Records from a data source:
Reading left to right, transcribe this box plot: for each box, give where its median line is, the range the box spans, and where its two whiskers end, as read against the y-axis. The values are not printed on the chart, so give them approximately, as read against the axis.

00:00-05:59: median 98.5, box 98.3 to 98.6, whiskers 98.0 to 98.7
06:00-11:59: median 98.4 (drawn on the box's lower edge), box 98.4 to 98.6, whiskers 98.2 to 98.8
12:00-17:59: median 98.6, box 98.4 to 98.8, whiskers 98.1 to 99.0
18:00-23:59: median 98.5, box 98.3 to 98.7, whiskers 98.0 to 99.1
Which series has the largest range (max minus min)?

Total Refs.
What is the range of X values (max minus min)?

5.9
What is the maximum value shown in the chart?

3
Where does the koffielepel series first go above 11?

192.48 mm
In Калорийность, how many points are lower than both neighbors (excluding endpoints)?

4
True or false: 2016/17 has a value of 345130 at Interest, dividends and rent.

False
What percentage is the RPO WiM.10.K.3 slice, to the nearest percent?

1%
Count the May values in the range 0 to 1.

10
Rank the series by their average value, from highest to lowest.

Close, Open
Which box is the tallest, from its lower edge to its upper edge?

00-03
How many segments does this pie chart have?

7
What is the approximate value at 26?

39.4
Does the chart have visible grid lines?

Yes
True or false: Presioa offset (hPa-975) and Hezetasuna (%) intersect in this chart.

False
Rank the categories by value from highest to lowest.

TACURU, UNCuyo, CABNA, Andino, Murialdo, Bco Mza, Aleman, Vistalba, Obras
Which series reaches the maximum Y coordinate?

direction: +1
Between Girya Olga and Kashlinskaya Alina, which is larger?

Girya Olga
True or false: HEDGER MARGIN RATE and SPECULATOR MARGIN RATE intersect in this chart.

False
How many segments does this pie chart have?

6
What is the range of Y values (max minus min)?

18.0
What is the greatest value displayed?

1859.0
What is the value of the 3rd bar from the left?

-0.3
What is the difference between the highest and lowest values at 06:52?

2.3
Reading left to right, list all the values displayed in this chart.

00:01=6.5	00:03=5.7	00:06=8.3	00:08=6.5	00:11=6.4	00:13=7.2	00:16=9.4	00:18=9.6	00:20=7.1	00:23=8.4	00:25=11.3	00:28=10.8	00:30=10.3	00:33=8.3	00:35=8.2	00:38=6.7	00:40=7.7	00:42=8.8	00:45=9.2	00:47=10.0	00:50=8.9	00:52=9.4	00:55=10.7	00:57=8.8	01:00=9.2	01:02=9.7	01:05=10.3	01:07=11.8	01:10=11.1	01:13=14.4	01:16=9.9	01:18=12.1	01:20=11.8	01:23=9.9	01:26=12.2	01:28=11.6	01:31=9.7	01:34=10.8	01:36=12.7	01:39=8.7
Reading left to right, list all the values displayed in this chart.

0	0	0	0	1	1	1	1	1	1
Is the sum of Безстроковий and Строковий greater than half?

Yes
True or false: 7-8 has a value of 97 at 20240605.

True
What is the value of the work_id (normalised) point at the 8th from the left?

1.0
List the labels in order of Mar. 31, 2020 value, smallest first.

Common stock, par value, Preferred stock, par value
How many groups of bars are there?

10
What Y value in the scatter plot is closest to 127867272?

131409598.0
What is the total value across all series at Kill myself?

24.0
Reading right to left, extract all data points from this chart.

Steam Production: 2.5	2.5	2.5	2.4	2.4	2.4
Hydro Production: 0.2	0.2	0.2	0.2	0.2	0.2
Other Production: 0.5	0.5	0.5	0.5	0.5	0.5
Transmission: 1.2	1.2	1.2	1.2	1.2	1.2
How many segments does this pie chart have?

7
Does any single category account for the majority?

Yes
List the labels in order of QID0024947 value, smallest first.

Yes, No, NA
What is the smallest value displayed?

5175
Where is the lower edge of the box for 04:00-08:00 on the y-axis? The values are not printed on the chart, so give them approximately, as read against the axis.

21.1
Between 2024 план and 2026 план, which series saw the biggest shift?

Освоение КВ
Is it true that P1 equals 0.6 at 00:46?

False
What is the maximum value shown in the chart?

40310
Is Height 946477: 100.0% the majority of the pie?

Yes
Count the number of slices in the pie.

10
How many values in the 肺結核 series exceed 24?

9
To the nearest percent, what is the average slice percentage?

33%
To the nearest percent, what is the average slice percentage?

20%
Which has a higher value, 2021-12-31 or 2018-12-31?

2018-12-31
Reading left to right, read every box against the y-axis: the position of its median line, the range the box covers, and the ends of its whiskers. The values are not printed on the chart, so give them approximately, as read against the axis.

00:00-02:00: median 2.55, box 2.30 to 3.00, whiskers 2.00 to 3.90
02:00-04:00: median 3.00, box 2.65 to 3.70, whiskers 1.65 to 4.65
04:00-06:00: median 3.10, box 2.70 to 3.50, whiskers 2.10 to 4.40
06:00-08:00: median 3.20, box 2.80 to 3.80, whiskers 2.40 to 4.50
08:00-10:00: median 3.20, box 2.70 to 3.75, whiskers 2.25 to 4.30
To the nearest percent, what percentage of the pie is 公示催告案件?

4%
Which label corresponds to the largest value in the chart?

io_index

[ABOUT THIS TASK]: Reproduce all of the records above word for word, line by line.

[COMPLETED EXERCISE]:
Reading left to right, transcribe this box plot: for each box, give where its median line is, the range the box spans, and where its two whiskers end, as read against the y-axis. The values are not printed on the chart, so give them approximately, as read against the axis.

00:00-05:59: median 98.5, box 98.3 to 98.6, whiskers 98.0 to 98.7
06:00-11:59: median 98.4 (drawn on the box's lower edge), box 98.4 to 98.6, whiskers 98.2 to 98.8
12:00-17:59: median 98.6, box 98.4 to 98.8, whiskers 98.1 to 99.0
18:00-23:59: median 98.5, box 98.3 to 98.7, whiskers 98.0 to 99.1
Which series has the largest range (max minus min)?

Total Refs.
What is the range of X values (max minus min)?

5.9
What is the maximum value shown in the chart?

3
Where does the koffielepel series first go above 11?

192.48 mm
In Калорийность, how many points are lower than both neighbors (excluding endpoints)?

4
True or false: 2016/17 has a value of 345130 at Interest, dividends and rent.

False
What percentage is the RPO WiM.10.K.3 slice, to the nearest percent?

1%
Count the May values in the range 0 to 1.

10
Rank the series by their average value, from highest to lowest.

Close, Open
Which box is the tallest, from its lower edge to its upper edge?

00-03
How many segments does this pie chart have?

7
What is the approximate value at 26?

39.4
Does the chart have visible grid lines?

Yes
True or false: Presioa offset (hPa-975) and Hezetasuna (%) intersect in this chart.

False
Rank the categories by value from highest to lowest.

TACURU, UNCuyo, CABNA, Andino, Murialdo, Bco Mza, Aleman, Vistalba, Obras
Which series reaches the maximum Y coordinate?

direction: +1
Between Girya Olga and Kashlinskaya Alina, which is larger?

Girya Olga
True or false: HEDGER MARGIN RATE and SPECULATOR MARGIN RATE intersect in this chart.

False
How many segments does this pie chart have?

6
What is the range of Y values (max minus min)?

18.0
What is the greatest value displayed?

1859.0
What is the value of the 3rd bar from the left?

-0.3
What is the difference between the highest and lowest values at 06:52?

2.3
Reading left to right, list all the values displayed in this chart.

00:01=6.5	00:03=5.7	00:06=8.3	00:08=6.5	00:11=6.4	00:13=7.2	00:16=9.4	00:18=9.6	00:20=7.1	00:23=8.4	00:25=11.3	00:28=10.8	00:30=10.3	00:33=8.3	00:35=8.2	00:38=6.7	00:40=7.7	00:42=8.8	00:45=9.2	00:47=10.0	00:50=8.9	00:52=9.4	00:55=10.7	00:57=8.8	01:00=9.2	01:02=9.7	01:05=10.3	01:07=11.8	01:10=11.1	01:13=14.4	01:16=9.9	01:18=12.1	01:20=11.8	01:23=9.9	01:26=12.2	01:28=11.6	01:31=9.7	01:34=10.8	01:36=12.7	01:39=8.7
Reading left to right, list all the values displayed in this chart.

0	0	0	0	1	1	1	1	1	1
Is the sum of Безстроковий and Строковий greater than half?

Yes
True or false: 7-8 has a value of 97 at 20240605.

True
What is the value of the work_id (normalised) point at the 8th from the left?

1.0
List the labels in order of Mar. 31, 2020 value, smallest first.

Common stock, par value, Preferred stock, par value
How many groups of bars are there?

10
What Y value in the scatter plot is closest to 127867272?

131409598.0
What is the total value across all series at Kill myself?

24.0
Reading right to left, extract all data points from this chart.

Steam Production: 2.5	2.5	2.5	2.4	2.4	2.4
Hydro Production: 0.2	0.2	0.2	0.2	0.2	0.2
Other Production: 0.5	0.5	0.5	0.5	0.5	0.5
Transmission: 1.2	1.2	1.2	1.2	1.2	1.2
How many segments does this pie chart have?

7
Does any single category account for the majority?

Yes
List the labels in order of QID0024947 value, smallest first.

Yes, No, NA
What is the smallest value displayed?

5175
Where is the lower edge of the box for 04:00-08:00 on the y-axis? The values are not printed on the chart, so give them approximately, as read against the axis.

21.1
Between 2024 план and 2026 план, which series saw the biggest shift?

Освоение КВ
Is it true that P1 equals 0.6 at 00:46?

False
What is the maximum value shown in the chart?

40310
Is Height 946477: 100.0% the majority of the pie?

Yes
Count the number of slices in the pie.

10
How many values in the 肺結核 series exceed 24?

9
To the nearest percent, what is the average slice percentage?

33%
To the nearest percent, what is the average slice percentage?

20%
Which has a higher value, 2021-12-31 or 2018-12-31?

2018-12-31
Reading left to right, read every box against the y-axis: the position of its median line, the range the box covers, and the ends of its whiskers. The values are not printed on the chart, so give them approximately, as read against the axis.

00:00-02:00: median 2.55, box 2.30 to 3.00, whiskers 2.00 to 3.90
02:00-04:00: median 3.00, box 2.65 to 3.70, whiskers 1.65 to 4.65
04:00-06:00: median 3.10, box 2.70 to 3.50, whiskers 2.10 to 4.40
06:00-08:00: median 3.20, box 2.80 to 3.80, whiskers 2.40 to 4.50
08:00-10:00: median 3.20, box 2.70 to 3.75, whiskers 2.25 to 4.30
To the nearest percent, what percentage of the pie is 公示催告案件?

4%
Which label corresponds to the largest value in the chart?

io_index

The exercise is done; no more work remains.